WHAT THIS TASK INVOLVES: Please repeat the lines below exactly. Begin with the line containing "809 159 104.50" and go on through the line containing "739 476 24.70".

INPUT MATERIAL: Begin

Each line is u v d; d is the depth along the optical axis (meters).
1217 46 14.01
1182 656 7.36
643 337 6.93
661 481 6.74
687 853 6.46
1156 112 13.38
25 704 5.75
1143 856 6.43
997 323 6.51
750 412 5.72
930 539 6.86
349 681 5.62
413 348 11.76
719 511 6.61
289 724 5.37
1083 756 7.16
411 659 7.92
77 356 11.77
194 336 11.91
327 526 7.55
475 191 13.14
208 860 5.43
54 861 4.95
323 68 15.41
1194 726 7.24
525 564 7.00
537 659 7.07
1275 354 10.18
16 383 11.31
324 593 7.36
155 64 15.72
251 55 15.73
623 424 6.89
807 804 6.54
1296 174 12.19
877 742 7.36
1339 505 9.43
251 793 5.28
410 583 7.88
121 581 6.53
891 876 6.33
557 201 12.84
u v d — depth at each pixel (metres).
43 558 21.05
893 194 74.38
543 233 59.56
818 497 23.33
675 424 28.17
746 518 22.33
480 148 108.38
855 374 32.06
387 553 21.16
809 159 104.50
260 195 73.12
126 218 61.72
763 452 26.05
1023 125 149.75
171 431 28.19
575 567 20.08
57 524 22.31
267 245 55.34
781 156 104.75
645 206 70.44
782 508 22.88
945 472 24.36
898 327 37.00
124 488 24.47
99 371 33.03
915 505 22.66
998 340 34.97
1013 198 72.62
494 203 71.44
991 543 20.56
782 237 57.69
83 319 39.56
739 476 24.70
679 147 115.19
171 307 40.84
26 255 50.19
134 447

INPUT MATERIAL: End

OUTPUT FOR THIS TASK:
809 159 104.50
260 195 73.12
126 218 61.72
763 452 26.05
1023 125 149.75
171 431 28.19
575 567 20.08
57 524 22.31
267 245 55.34
781 156 104.75
645 206 70.44
782 508 22.88
945 472 24.36
898 327 37.00
124 488 24.47
99 371 33.03
915 505 22.66
998 340 34.97
1013 198 72.62
494 203 71.44
991 543 20.56
782 237 57.69
83 319 39.56
739 476 24.70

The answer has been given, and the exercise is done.